Nog maar 100 jaar geleden woedde de Eerste Wereldoorlog, met rampzalige gevolgen. 87 jaar geleden kregen mijn ouders hun enige zoon, Alphons (Katan), degene die nu hier met u kan overdenken. Met zijn drieën vormden we een gelukkig gezinnetje. 75 jaar geleden moesten zij, die door de Duitsers als Jood waren gekwalificeerd, een ster gaan dragen. Dat hebben mijn ouders geweigerd. Ook 75 jaar geleden werden mijn vader, en direct daarna mijn moeder, gevangen gezet in de strafgevangenis in Leeuwarden. Binnen vier maanden daarna werd mijn moeder in Auschwitz vermoord. Mijn ernstig invalide vader werd na zes maanden in Mauthausen vermoord, nadat medische experimenten op hem waren toegepast.

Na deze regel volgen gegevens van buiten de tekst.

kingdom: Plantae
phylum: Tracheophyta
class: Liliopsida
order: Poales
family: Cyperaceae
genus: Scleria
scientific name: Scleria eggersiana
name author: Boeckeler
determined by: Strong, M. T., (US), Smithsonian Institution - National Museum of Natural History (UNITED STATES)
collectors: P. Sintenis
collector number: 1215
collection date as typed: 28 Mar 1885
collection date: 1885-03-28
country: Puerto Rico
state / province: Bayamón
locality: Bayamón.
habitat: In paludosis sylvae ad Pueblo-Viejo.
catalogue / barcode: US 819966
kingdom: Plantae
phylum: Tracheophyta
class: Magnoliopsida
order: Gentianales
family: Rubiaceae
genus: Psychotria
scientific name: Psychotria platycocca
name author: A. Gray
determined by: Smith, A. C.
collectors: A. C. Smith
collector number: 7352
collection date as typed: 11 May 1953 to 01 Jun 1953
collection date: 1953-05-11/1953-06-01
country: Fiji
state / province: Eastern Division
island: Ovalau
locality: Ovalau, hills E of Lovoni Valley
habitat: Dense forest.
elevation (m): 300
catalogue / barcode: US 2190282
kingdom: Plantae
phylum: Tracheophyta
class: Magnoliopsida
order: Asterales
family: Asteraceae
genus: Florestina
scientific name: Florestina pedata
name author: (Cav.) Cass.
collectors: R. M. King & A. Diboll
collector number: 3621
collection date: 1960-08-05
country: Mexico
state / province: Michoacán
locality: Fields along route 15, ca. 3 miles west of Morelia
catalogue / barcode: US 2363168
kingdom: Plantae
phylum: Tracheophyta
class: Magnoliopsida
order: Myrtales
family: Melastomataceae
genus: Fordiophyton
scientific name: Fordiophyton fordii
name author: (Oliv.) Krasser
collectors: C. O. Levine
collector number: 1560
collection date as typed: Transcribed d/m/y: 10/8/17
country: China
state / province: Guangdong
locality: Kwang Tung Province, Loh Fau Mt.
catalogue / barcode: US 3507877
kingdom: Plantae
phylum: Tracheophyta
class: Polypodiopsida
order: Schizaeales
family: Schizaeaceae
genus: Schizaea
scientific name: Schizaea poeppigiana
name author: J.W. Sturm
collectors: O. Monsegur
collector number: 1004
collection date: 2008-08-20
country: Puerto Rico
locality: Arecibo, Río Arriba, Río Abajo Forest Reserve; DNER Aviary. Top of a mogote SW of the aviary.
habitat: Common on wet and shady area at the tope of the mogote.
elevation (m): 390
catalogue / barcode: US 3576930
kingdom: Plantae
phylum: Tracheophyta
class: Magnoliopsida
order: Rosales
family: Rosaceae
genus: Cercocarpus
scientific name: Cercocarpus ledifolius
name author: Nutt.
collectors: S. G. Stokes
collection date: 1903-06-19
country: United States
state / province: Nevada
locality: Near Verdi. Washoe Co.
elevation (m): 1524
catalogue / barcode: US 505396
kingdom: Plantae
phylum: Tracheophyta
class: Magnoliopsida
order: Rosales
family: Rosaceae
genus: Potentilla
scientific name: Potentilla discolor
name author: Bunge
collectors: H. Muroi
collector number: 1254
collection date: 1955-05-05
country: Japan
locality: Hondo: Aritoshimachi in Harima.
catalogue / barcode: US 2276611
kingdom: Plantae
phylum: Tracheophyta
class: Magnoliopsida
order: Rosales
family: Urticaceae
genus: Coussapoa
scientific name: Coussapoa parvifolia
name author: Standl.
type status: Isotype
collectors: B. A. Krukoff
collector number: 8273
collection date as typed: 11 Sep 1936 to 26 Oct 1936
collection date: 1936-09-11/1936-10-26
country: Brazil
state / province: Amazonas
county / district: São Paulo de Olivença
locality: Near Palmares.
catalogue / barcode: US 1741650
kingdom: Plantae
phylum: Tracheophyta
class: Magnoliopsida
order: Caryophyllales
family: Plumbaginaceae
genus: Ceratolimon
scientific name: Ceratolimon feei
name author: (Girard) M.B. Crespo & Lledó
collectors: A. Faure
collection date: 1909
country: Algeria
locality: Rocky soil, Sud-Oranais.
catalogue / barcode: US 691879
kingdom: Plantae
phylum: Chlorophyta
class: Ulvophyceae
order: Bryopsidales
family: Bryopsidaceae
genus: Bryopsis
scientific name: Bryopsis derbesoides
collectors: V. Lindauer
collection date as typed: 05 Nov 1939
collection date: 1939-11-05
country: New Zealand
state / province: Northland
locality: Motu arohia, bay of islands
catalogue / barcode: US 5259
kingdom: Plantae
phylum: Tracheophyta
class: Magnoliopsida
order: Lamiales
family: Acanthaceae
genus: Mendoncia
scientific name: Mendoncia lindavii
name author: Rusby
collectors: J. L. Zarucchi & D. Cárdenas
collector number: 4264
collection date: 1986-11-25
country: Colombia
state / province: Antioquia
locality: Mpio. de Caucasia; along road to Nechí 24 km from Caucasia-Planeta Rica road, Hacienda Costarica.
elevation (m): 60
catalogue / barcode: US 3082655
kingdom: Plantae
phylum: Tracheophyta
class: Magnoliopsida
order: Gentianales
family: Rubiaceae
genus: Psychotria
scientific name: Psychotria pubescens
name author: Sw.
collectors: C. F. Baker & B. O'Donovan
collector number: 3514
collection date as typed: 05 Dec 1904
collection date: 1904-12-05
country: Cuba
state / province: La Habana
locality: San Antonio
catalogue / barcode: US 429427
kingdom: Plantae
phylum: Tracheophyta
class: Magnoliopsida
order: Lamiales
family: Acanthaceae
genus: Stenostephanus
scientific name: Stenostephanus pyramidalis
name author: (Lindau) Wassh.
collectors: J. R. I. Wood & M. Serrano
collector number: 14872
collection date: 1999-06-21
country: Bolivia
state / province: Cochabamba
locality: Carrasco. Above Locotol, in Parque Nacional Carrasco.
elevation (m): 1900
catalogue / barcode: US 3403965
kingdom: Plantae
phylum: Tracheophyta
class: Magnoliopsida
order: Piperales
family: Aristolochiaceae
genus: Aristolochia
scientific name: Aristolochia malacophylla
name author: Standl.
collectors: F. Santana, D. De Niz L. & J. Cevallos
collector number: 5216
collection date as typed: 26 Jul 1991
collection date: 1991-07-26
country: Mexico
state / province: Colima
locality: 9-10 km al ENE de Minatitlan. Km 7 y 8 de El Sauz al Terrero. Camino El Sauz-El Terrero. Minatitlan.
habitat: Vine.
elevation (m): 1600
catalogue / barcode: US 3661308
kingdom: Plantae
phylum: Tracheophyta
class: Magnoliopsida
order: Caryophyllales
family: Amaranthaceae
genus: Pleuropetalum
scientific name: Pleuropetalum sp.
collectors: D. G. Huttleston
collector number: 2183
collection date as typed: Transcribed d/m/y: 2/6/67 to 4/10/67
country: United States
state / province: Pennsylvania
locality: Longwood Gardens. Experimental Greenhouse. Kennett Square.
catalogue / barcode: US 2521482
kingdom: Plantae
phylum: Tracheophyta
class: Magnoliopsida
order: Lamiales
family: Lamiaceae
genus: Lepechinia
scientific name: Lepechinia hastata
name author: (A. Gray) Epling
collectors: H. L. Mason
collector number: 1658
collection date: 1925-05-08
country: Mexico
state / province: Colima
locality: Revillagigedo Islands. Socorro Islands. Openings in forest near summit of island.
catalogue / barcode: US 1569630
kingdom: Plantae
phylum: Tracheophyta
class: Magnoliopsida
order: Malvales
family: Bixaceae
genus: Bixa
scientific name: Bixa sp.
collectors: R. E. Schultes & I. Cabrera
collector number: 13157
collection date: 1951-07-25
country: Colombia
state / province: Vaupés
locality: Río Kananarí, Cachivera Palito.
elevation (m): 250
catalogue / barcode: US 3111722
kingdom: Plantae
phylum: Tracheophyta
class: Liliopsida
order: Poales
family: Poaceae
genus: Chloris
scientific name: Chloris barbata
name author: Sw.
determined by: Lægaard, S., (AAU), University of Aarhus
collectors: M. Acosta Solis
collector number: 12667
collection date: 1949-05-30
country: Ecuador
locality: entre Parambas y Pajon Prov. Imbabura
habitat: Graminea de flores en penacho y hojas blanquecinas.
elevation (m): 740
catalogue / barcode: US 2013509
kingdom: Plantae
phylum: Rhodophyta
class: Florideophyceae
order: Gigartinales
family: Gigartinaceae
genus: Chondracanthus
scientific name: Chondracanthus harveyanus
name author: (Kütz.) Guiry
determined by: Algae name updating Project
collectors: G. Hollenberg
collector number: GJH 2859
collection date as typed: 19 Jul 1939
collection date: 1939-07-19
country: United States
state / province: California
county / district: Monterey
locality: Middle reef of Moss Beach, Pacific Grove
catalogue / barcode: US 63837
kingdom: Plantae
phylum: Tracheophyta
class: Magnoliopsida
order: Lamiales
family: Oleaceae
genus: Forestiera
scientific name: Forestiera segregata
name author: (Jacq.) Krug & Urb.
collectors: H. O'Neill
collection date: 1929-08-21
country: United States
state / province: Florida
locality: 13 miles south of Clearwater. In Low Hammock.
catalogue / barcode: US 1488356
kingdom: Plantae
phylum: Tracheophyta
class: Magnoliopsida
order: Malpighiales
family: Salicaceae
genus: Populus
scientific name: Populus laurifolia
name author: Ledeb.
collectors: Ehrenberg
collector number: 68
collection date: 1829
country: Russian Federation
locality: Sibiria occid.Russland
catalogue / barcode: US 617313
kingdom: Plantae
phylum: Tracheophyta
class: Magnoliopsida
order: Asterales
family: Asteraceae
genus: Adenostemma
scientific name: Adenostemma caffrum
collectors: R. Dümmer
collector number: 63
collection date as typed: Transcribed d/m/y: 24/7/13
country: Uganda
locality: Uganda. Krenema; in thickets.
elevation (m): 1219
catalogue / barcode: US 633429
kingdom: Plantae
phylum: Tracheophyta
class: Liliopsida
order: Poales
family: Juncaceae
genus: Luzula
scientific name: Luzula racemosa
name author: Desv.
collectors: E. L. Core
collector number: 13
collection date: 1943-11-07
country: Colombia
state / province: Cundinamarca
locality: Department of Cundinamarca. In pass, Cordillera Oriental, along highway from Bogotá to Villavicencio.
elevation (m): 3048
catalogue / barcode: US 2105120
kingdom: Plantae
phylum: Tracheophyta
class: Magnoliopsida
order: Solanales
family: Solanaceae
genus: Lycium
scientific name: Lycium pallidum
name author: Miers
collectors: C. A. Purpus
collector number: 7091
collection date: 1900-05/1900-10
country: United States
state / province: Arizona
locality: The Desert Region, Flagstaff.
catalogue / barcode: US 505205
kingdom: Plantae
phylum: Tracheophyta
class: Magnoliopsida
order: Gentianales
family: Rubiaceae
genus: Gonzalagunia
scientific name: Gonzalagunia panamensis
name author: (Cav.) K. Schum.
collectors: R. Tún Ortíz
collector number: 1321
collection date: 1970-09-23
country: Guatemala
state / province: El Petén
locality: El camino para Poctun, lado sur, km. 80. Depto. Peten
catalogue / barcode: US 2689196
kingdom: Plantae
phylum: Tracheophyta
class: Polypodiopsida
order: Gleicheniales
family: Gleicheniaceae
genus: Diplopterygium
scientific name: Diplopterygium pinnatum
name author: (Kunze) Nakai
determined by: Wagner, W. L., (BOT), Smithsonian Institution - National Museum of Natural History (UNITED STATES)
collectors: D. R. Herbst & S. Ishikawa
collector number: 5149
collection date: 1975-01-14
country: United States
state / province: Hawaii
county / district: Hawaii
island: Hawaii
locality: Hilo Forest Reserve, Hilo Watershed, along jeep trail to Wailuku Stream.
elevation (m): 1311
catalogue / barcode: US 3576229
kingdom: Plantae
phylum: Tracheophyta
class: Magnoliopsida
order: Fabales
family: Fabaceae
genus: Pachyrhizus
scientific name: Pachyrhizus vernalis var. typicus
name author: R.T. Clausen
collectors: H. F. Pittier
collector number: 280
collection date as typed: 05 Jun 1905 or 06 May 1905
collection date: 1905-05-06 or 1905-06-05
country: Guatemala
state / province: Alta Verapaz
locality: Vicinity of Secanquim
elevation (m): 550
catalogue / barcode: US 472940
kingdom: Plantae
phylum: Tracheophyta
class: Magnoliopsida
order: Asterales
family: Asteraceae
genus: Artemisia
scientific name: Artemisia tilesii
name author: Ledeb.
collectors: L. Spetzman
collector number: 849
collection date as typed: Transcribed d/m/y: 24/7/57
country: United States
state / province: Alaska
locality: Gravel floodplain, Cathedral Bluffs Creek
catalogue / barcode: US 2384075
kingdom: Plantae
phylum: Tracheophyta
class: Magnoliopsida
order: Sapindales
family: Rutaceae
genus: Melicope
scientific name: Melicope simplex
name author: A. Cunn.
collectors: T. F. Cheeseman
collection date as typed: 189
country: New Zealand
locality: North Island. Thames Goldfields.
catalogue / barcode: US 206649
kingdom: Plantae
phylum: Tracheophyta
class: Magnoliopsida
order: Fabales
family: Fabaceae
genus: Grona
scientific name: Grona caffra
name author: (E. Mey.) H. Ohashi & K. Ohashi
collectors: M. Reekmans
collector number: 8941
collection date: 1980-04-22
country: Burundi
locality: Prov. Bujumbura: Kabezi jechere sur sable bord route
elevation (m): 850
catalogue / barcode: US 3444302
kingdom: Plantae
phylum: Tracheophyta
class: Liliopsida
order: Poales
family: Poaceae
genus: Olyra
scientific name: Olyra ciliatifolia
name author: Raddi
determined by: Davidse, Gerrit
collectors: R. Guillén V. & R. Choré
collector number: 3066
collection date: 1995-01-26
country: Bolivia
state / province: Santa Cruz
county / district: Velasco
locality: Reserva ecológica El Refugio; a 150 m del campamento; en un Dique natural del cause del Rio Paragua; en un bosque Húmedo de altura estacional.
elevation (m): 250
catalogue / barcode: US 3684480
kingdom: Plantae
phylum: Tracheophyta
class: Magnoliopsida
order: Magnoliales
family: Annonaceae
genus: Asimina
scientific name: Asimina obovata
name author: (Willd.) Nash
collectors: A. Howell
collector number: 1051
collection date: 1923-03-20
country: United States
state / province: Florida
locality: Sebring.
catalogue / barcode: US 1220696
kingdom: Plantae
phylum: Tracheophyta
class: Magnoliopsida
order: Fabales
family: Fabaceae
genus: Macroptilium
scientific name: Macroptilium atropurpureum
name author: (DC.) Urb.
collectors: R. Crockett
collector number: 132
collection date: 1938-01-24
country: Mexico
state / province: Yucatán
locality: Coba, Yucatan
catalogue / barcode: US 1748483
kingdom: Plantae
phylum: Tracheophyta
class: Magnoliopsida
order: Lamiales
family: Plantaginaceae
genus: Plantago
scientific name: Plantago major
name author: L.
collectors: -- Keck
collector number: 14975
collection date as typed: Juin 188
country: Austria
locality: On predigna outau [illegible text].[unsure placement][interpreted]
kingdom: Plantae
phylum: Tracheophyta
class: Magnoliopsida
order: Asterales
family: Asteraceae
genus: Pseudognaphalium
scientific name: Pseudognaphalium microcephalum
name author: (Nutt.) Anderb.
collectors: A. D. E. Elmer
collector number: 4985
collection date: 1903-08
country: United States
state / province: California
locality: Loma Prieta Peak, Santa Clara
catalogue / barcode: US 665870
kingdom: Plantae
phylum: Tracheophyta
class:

Ik bleef als twaalfjarige jongen alleen achter, maar werd door het oude Joodse echtpaar Van Dijk vrienden van mijn ouders in huis genomen. Vanaf dat moment moest ik alsnog die vernederende ster gaan dragen. Dat heb ik gevoeld als verraad aan mijn ouders. Met meneer en mevrouw Van Dijk kwam ik op 6 november 1942 hier in Westerbork aan. Die aankomst was verbijsterend, eentje van hoop naar hel. Van baby tot en met oude mensen werd uit de trein gesmeten, met de bagage, in regen en modder. Nooit zal ik die paniek, die wanhoop, die stank vergeten. Uiteindelijk heb ik de oorlog overleefd door allerlei bijzondere vormen van hulp. Mede daardoor was ik in staat een verantwoordelijke plaats in de maatschappij in te nemen.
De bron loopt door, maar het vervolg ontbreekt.